В стране слепых я слишком зрячий, или Королевство кривых. Том 3, часть 4 - страница 6



– Не-е мо-агу я… не мо-агу лежа-ать… не мо-агу… я за… ды… ха… юсь… – целясь за меня, произнесла Таня, сквозь хрип, вылетающий из её груди.

– Донесёте? – спросил он меня.

Я просто смотрел на него как идиот, он шутит, не могу понять? Почему я могу не донести? Мы вышли в коридор, он снова пошёл впереди меня, открывая двери, а я держал Таню, сжавшуюся в комок и дышащую так, словно она старательно выдувает в груди мыльные пузыри. Я посмотрел на неё, она всё бледнее, при этом губы становились какими-то розовыми и блестящими…

Мы вошли в радиологию, здесь меня заставили всё же оставить Таню, и выгнали вон, в коридор. И тут уже оказался Платон.

– Марк… что?

– Что?.. – рассеянно спросил я. И добавил честно: – Я… я ничего не понял… я… погоди, я позвоню. Наверное, надо, чтобы клапаны… чтобы срочно доставили… Борис звонил с дороги… сказали, едут.

– Так может, они здесь уже, – сказал Платон.

Я посмотрел на него и кивнул.

– Да… да-да… – и набрал номер.

«Совершенно верно, Марк Борисович, наша машина уже час как ушла. Должны быть на месте…», я поблагодарил на автомате. И посмотрел на Платона, но он и сам понял.

– Что случилось-то? – спросил он.

– Ты… я не понимаю, что… Она…

Тут вышел Вьюгин, увидел Платона и подошёл к нам.

– Ну, в общем, такой расклад: наши пошли мыться…

– Что? – не понял я, «мыться»?..

Вьюгин скользнул по мне взглядом, где-то в районе пупка:

– Готовиться к операции, – пояснил он мне как олигофрену, спасибо, что вообще сказал, называется, до сознания всё равно не дошло.

– От митрального клапана оторвалась створка и получилась эмболия.
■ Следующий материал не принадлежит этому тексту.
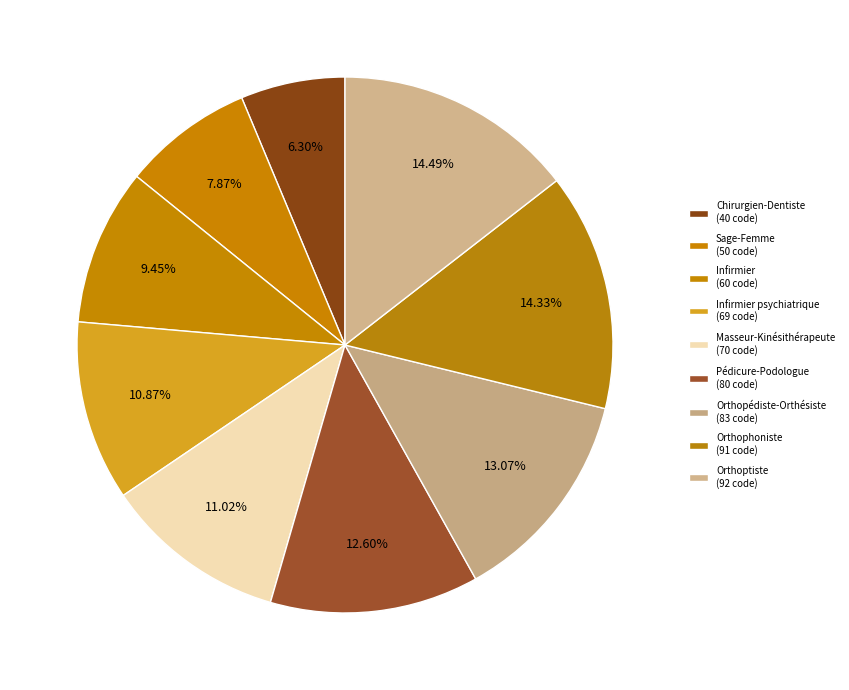

Rank the categories by value from lowest to highest.

Chirurgien-Dentiste, Sage-Femme, Infirmier, Infirmier psychiatrique, Masseur-Kinésithérapeute, Pédicure-Podologue, Orthopédiste-Orthésiste, Orthophoniste, Orthoptiste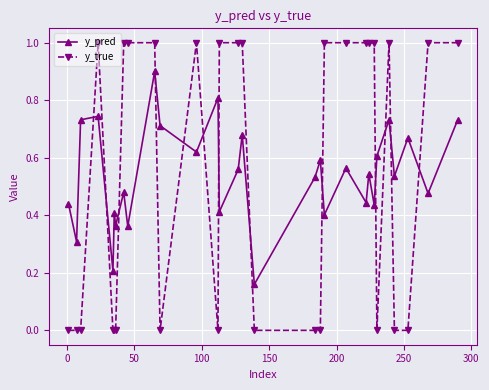

How many times do y_pred and y_true cross each other?

13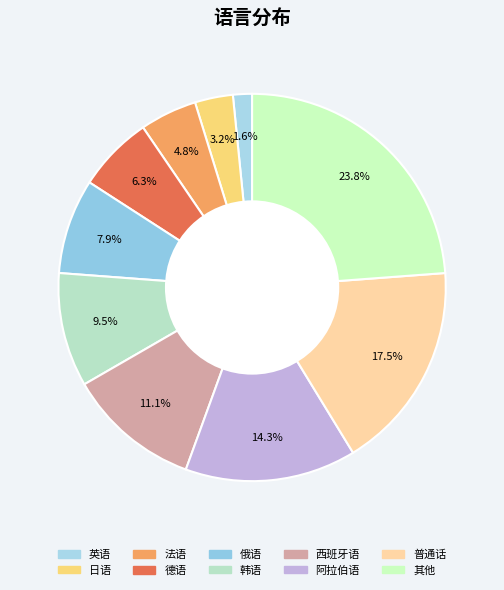

To the nearest percent, what is the difference between the 西班牙语 and 德语 slice percentages?

5%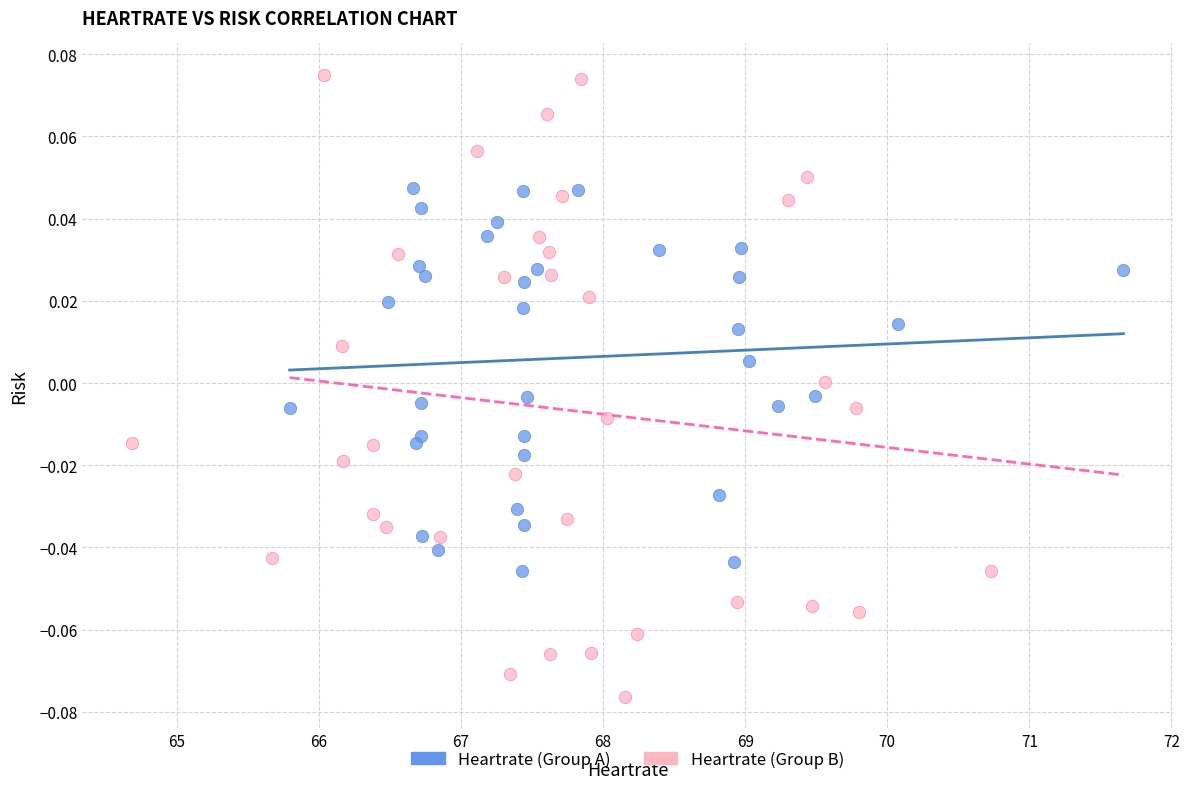

Which series contains the highest Y value?

Heartrate (Group B)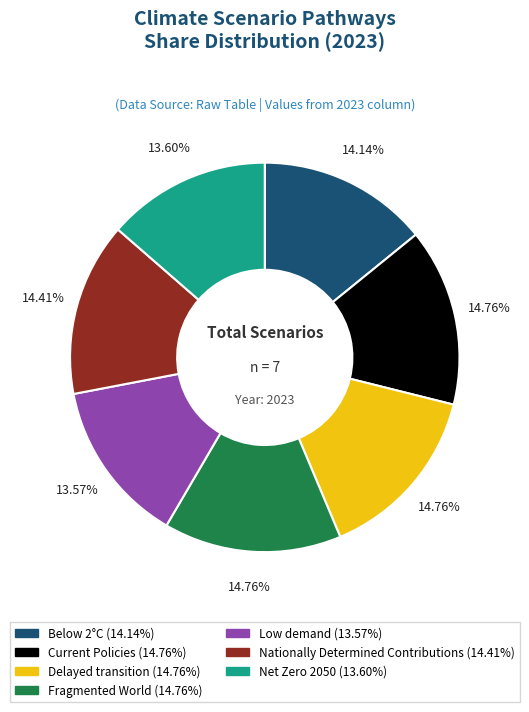

How much of the chart is everything except Fragmented World?

85.2%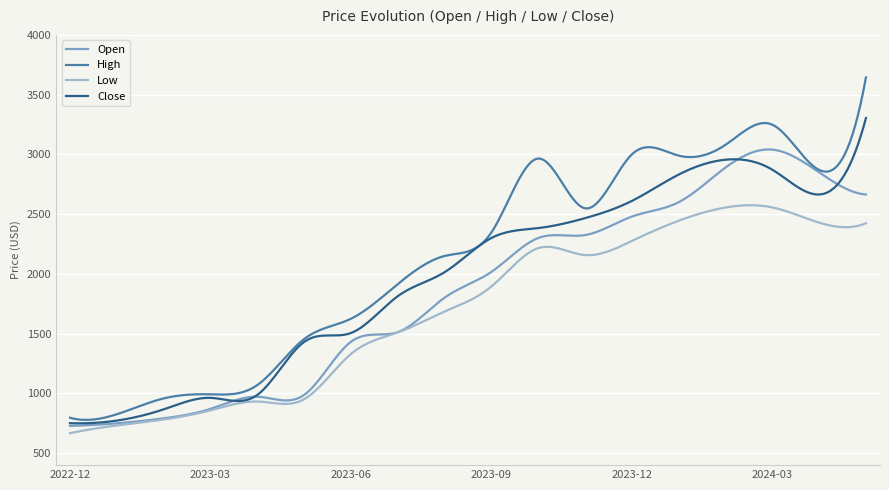

True or false: Low and High cross at least once.

False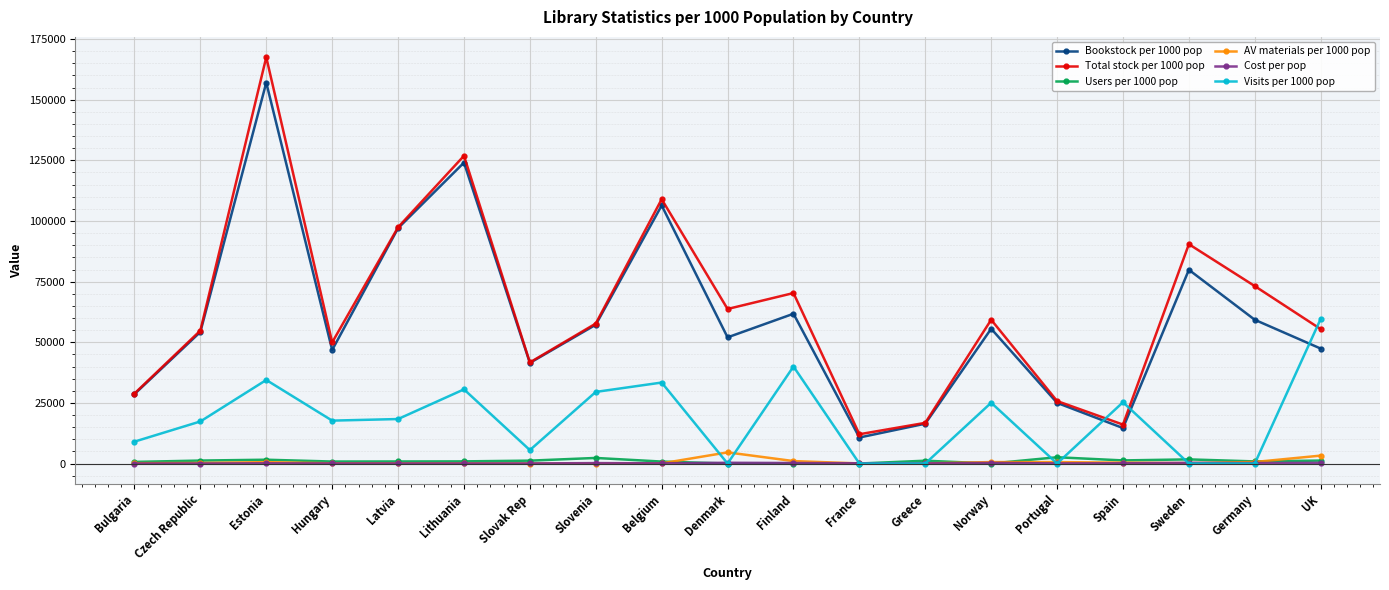

At which category does the chart reach its peak across all series?

Estonia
Сейчас агиографии сделают, надо найти этот тромб и убрать, а после – протезировать клапаны.

– Я ничего не понял, только… это две операции сразу?

– Ну… как бы да. Всё осложняется тем, что она… беременна.

– Что?! – мы с Платоном выдохнули вместе.

И тут с Вьюгиным сделалось страшное, он вдруг утратил всю свою холодность и в один прыжок оказался возле меня, схватив за свитер на груди, даже кожу под ним ободрал, это и привело меня немного в сознание – то, как загорелась кожа…

– Да то, что какой-то муж, б…, не мог оставить умирающую жену в покое! Нельзя было подождать?! Нельзя было… хотя бы раз член из штанов не достать?! На смертном одре надо…

– Да подожди ты… что за слова! – Платон вытаращил глаза.

– Да то, что там сердца нет уже, как она жила, я не знаю, а у этого… одна долбёжка на уме…

Я даже не сопротивлялся, до меня не доходило всё равно… Платон оттащил Вьюгина.

– Погоди, Лётчик… так может это… ну… – вполголоса сказал он.

– Да хрена! Это он! – придушенно просипел Вьюгин, он орал бы во весь голос, но не здесь, пустой гулкий коридор… – Пять недель, это реальных – три, так что вину не переложить ни на каких бандюков!

– Вину… но, Лётчик, это же… ну это же хорошо, наверное, ну что… – проговорил Платон, не в силах удержать улыбку в уголках рта. – Ребёнок будет, а?

– Да ты не понимаешь?!.. – опять почти вскричал Вьюгин. – Это осложняет всё! Это… да, что я объясняю вам, дебилам… «хорошо»… кому-то хорошо, вероятно, было!

Он начал тыкать в меня пальцами, бледный и страшный как злой ордынец. Нет, ей Богу, кривую саблю ему, и будет реальный Чингисхан…

Платон снова постарался отвлечь его на себя, оттаскивая за локоть.

– Это… два инородных тела место одного в организме. Даже три, два клапана надо менять, всё в хлам… как она не захлебнулась ещё от отёка лёгких… Инородные тела, иммуносупрессия и тромбофилия при том! Ты знаешь, какая материнская смертность при таком раскладе, даже если сейчас всё пройдёт идеально?